▶ _Given passage_
---

We definitely need some easy way to extract arbitrary features. For example you might want to extract the day of the week from a datetime, or divide/multiply two features. Also you might want to be able to return multiple outputs. I think the good way to do this is to let the user provide a function that takes as input the features x and outputs a new set of features (so, also a dict). The FeatureUnion class will take of merging everything together. I'm not sure about the naming of the class though. By the way this is the equivalent of sklearn's FunctionTransformer.

Rolling statistics

At the moment we compute running statistics and that's fine. It would be nice to also have running rolling statistics. For example we might want to compute the mean inside a window of values. I'm not sure if any smart way to do this exists. But I think this is important if we want our models to capture potential drifts.

---

▶ _Required work_
• A. Decide whether each statement agrees with the post on feature extraction and rolling statistics above. Answer yes or no for each, and quote the deciding words from the post.
(i) The function supplied by the user is meant to return its new features as a dict.
(ii) The post says rolling statistics are already being computed.
(iii) The proposed approach is described as equivalent to sklearn's FunctionTransformer.
• B. In the post on feature extraction and rolling statistics, what does the writer think rolling statistics would help models capture?

▶ _Data provided_
---

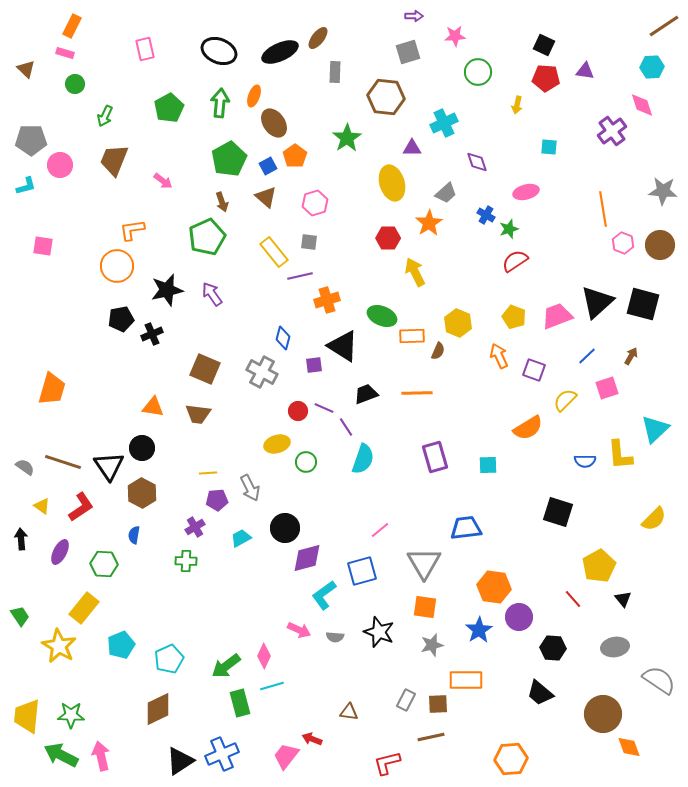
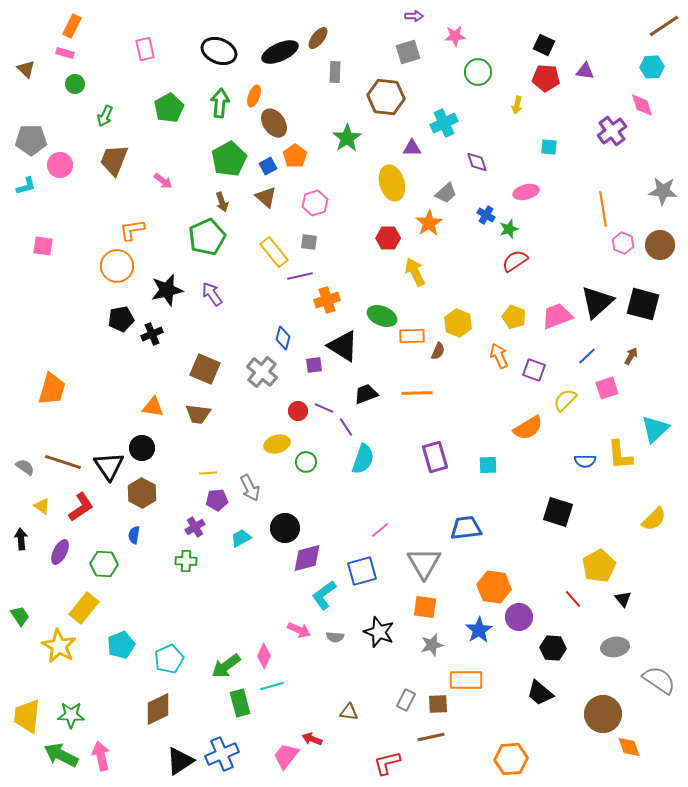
gray cross at (262, 372): rotated 12 degrees clockwise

---

▶ _Results by task_
• A.
(i) Yes: "outputs a new set of features (so, also a dict)"
(ii) No: "It would be nice to also have running rolling statistics."
(iii) Yes: "this is the equivalent of sklearn's FunctionTransformer"

• B. Potential drifts.